Work Life Effectiveness interview series: Meaghan Schmidt
Our work life effectiveness series features AlixPartners professionals from across our geographies and practice areas discussing best practices and successful strategies for facilitating their own work life effectiveness. We recently spoke with AlixPartners Managing Director Meaghan Schmidt.
What does Work Life Effectiveness (“WLE”) mean to you?
Being able to be the best I can be at work and home. As a new managing director and a working parent, I have quite a few demands on my time. WLE, to me, means the capability to effectively accomplish my work and personal tasks.
How do you establish, maintain, and achieve WLE in your workday? What is one strategy that helps you?
Admittedly, this is still a work in progress. I live and die by my calendar. I make it a habit to check my calendar for my upcoming day the night before to see what I have scheduled and then create a checklist of what I need to accomplish. I also balance the calendar approach with working out because I need an outlet to burn off steam. Whether I’m going out for a run, taking a barre class, or hopping on an elliptical, cranking up the music and sweating is exhilarating and clears my mind.
What do you find the most challenging about being effective in both your work & family lives?
My inability to say no! But I have learned that delegating and prioritizing are useful in meeting these challenges.
Is there an AlixPartners program that you have found helpful in maintaining a good balance?
For me, the programs that the Employee Resource Groups are hosting have been extremely beneficial. WE Matters held an event for Women’s Health Week that was very informative and reminded me about a doctor’s appointment that I needed to schedule. The Working Parents ERG speaker series has been incredibly informative. The breast milk shipping program has relieved the stress of traveling while nursing. I have also bonded with so many of our colleagues through these programs, which has fostered new relationships and has allowed us to share “tips and tricks” that have enabled each of us to navigate life as a working parent.
At what point in your career did you realize that WLE actually improves your performance in the workplace?
My second year out of college, I was travelling Monday to Friday and our team joined a local gym. We collectively worked toward leaving the client at a reasonable hour, which allowed us to work out—sometimes individually and other times to play team racquetball. Although we were living out of a suitcase for almost a year, those nights gave us the opportunity to burn off steam and bond with each other. Those relationships exist to this day and set the foundation for me to know that when we have a fire drill, my colleagues know that I will be ready to go into the trenches with them!
How has your approach on WLE evolved over the years?
I have found that starting my day earlier allows me to accomplish more before others are actually in the office!
I actively seek diverse perspectives on WLE. Obtaining perspectives from colleagues in other practices, contacts outside of the firm, and having a male mentor have been just been a few ways that I have accomplished that.
Delegation not only frees up your time, but it also allows for development of junior colleagues.
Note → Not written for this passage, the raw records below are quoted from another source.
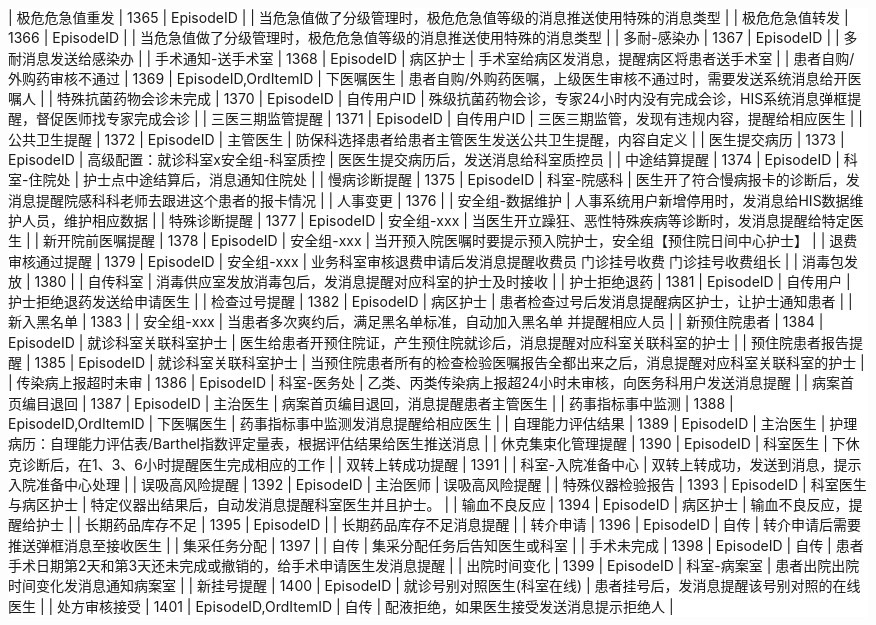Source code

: | 极危危急值重发   |  1365    | EpisodeID |  |  当危急值做了分级管理时，极危危急值等级的消息推送使用特殊的消息类型 |
| 极危危急值转发   |  1366    | EpisodeID |  |  当危急值做了分级管理时，极危危急值等级的消息推送使用特殊的消息类型 |
| 多耐-感染办   |  1367    | EpisodeID |  |  多耐消息发送给感染办 |
| 手术通知-送手术室 | 1368  |   EpisodeID   | 病区护士  | 手术室给病区发消息，提醒病区将患者送手术室 |
| 患者自购/外购药审核不通过 | 1369  |   EpisodeID,OrdItemID   | 下医嘱医生  | 患者自购/外购药医嘱，上级医生审核不通过时，需要发送系统消息给开医嘱人 |
| 特殊抗菌药物会诊未完成 | 1370  |   EpisodeID   | 自传用户ID  | 殊级抗菌药物会诊，专家24小时内没有完成会诊，HIS系统消息弹框提醒，督促医师找专家完成会诊 |
| 三医三期监管提醒 | 1371  |   EpisodeID   | 自传用户ID  | 三医三期监管，发现有违规内容，提醒给相应医生 |
| 公共卫生提醒 | 1372  |   EpisodeID   | 主管医生  | 防保科选择患者给患者主管医生发送公共卫生提醒，内容自定义 |
| 医生提交病历 | 1373  |   EpisodeID   | 高级配置：就诊科室x安全组-科室质控  | 医医生提交病历后，发送消息给科室质控员 |
| 中途结算提醒 | 1374  |   EpisodeID   | 科室-住院处  | 护士点中途结算后，消息通知住院处 |
| 慢病诊断提醒 | 1375  |   EpisodeID   | 科室-院感科  | 医生开了符合慢病报卡的诊断后，发消息提醒院感科科老师去跟进这个患者的报卡情况 |
| 人事变更 | 1376  |      | 安全组-数据维护  | 人事系统用户新增停用时，发消息给HIS数据维护人员，维护相应数据 |
| 特殊诊断提醒 | 1377  |   EpisodeID   | 安全组-xxx  | 当医生开立躁狂、恶性特殊疾病等诊断时，发消息提醒给特定医生 |
| 新开院前医嘱提醒 | 1378  |   EpisodeID   | 安全组-xxx  | 当开预入院医嘱时要提示预入院护士，安全组【预住院日间中心护士】 |
| 退费审核通过提醒  | 1379  |   EpisodeID   | 安全组-xxx  |  业务科室审核退费申请后发消息提醒收费员 门诊挂号收费 门诊挂号收费组长 |
| 消毒包发放 | 1380  |     | 自传科室  | 消毒供应室发放消毒包后，发消息提醒对应科室的护士及时接收 |
| 护士拒绝退药 | 1381  |  EpisodeID   | 自传用户  |   护士拒绝退药发送给申请医生 |
| 检查过号提醒 | 1382  |  EpisodeID   | 病区护士  | 患者检查过号后发消息提醒病区护士，让护士通知患者   |
| 新入黑名单 | 1383  |     | 安全组-xxx  |   当患者多次爽约后，满足黑名单标准，自动加入黑名单 并提醒相应人员   |
| 新预住院患者 | 1384  |  EpisodeID   | 就诊科室关联科室护士  |   医生给患者开预住院证，产生预住院就诊后，消息提醒对应科室关联科室的护士   |
| 预住院患者报告提醒  | 1385  |  EpisodeID   | 就诊科室关联科室护士  | 当预住院患者所有的检查检验医嘱报告全都出来之后，消息提醒对应科室关联科室的护士   |
| 传染病上报超时未审  | 1386  |   EpisodeID  | 科室-医务处  | 乙类、丙类传染病上报超24小时未审核，向医务科用户发送消息提醒   |
| 病案首页编目退回  | 1387  |   EpisodeID  | 主治医生  | 病案首页编目退回，消息提醒患者主管医生   |
| 药事指标事中监测  | 1388  |   EpisodeID,OrdItemID  | 下医嘱医生  | 药事指标事中监测发消息提醒给相应医生   |
| 自理能力评估结果  | 1389  |   EpisodeID  | 主治医生  | 护理病历：自理能力评估表/Barthel指数评定量表，根据评估结果给医生推送消息   |
| 休克集束化管理提醒  | 1390  |   EpisodeID  | 科室医生  | 下休克诊断后，在1、3、6小时提醒医生完成相应的工作   |
| 双转上转成功提醒  | 1391  |     | 科室-入院准备中心  | 双转上转成功，发送到消息，提示入院准备中心处理   |
| 误吸高风险提醒  | 1392  |  EpisodeID |  主治医师 |  误吸高风险提醒   |
| 特殊仪器检验报告  | 1393 |   EpisodeID  | 科室医生与病区护士  |  特定仪器出结果后，自动发消息提醒科室医生并且护士。  |
| 输血不良反应  | 1394 |   EpisodeID  | 病区护士  |  输血不良反应，提醒给护士  |
| 长期药品库存不足  | 1395 |   EpisodeID  |   |  长期药品库存不足消息提醒  |
| 转介申请  | 1396 |   EpisodeID  | 自传  |  转介申请后需要推送弹框消息至接收医生  |
| 集采任务分配  | 1397 |     | 自传  |  集采分配任务后告知医生或科室  |
| 手术未完成  | 1398 |  EpisodeID | 自传  |  患者手术日期第2天和第3天还未完成或撤销的，给手术申请医生发消息提醒  |
| 出院时间变化  | 1399 |  EpisodeID |  科室-病案室 |  患者出院出院时间变化发消息通知病案室  |
| 新挂号提醒  | 1400 |  EpisodeID |  就诊号别对照医生(科室在线) |  患者挂号后，发消息提醒该号别对照的在线医生  |
| 处方审核接受  | 1401 |  EpisodeID,OrdItemID | 自传 |  配液拒绝，如果医生接受发送消息提示拒绝人  |
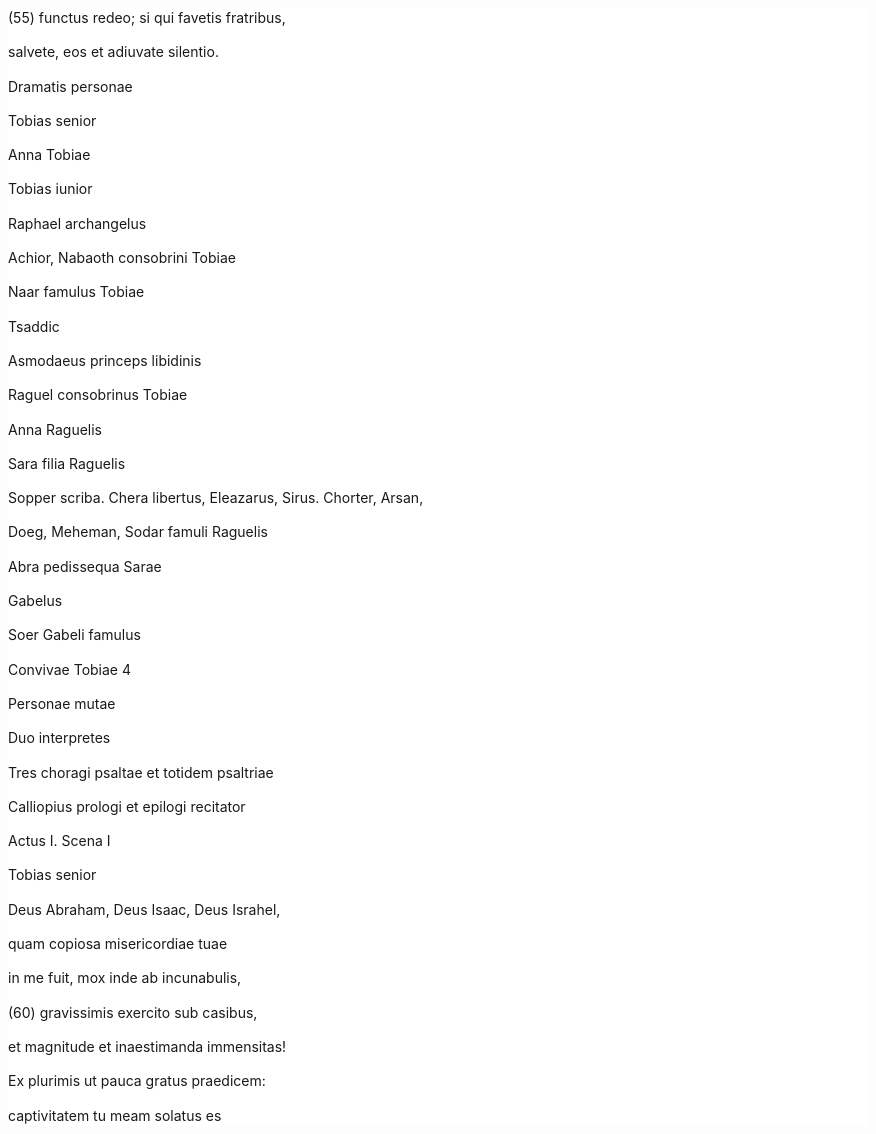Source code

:\(55\) functus redeo; si qui favetis fratribus,

salvete, eos et adiuvate silentio.

Dramatis personae

Tobias senior

Anna Tobiae

Tobias iunior

Raphael archangelus

Achior, Nabaoth consobrini Tobiae

Naar famulus Tobiae

Tsaddic

Asmodaeus princeps libidinis

Raguel consobrinus Tobiae

Anna Raguelis

Sara filia Raguelis

Sopper scriba. Chera libertus, Eleazarus, Sirus. Chorter, Arsan,

Doeg, Meheman, Sodar famuli Raguelis

Abra pedissequa Sarae

Gabelus

Soer Gabeli famulus

Convivae Tobiae 4

Personae mutae

Duo interpretes

Tres choragi psaltae et totidem psaltriae

Calliopius prologi et epilogi recitator

Actus I. Scena I

Tobias senior

Deus Abraham, Deus Isaac, Deus Israhel,

quam copiosa misericordiae tuae

in me fuit, mox inde ab incunabulis,

\(60\) gravissimis exercito sub casibus,

et magnitude et inaestimanda immensitas!

Ex plurimis ut pauca gratus praedicem:

captivitatem tu meam solatus es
Over the past five years, my time outside the office is now dominated by my three young kids. As a result, I have definitely become more “present” when I am home and not in the office.
Now that we take more of a global staffing approach, I find that having a team comprised of members across time zones allows us to have a better balance. Not only do we provide 24-hour “coverage” for our client, but we can hand things off to each other in the various time zones, which in earlier years would have required members in a discreet time zone to work longer hours.
How do you ensure your teams are achieving WLE?
At the onset of an engagement, I establish a calendar to schedule out the team’s vacation and other personal commitments. Although fire drills do come up from time to time, having the information allows for planning. Since becoming a parent, I have also found it important not to inflict my personal schedule on the team and to respect their schedule. I am typically in the office early and try to leave at a time that allows for me to do bath and bed time. Once the kids are down, I will plug in to get caught up on email etc. Although it may be convenient for me to send an email late at night, I do not expect my team to reply. It just happens that one of the kids was up and I was multitasking!
If you had to give one piece of advice related to WLE to your younger self, what would it be?
There isn’t a one-size-fits-all approach to WLE. The phrase “having it all” is defined by you individually. You need to do what is best as you see it for your career, family, and health!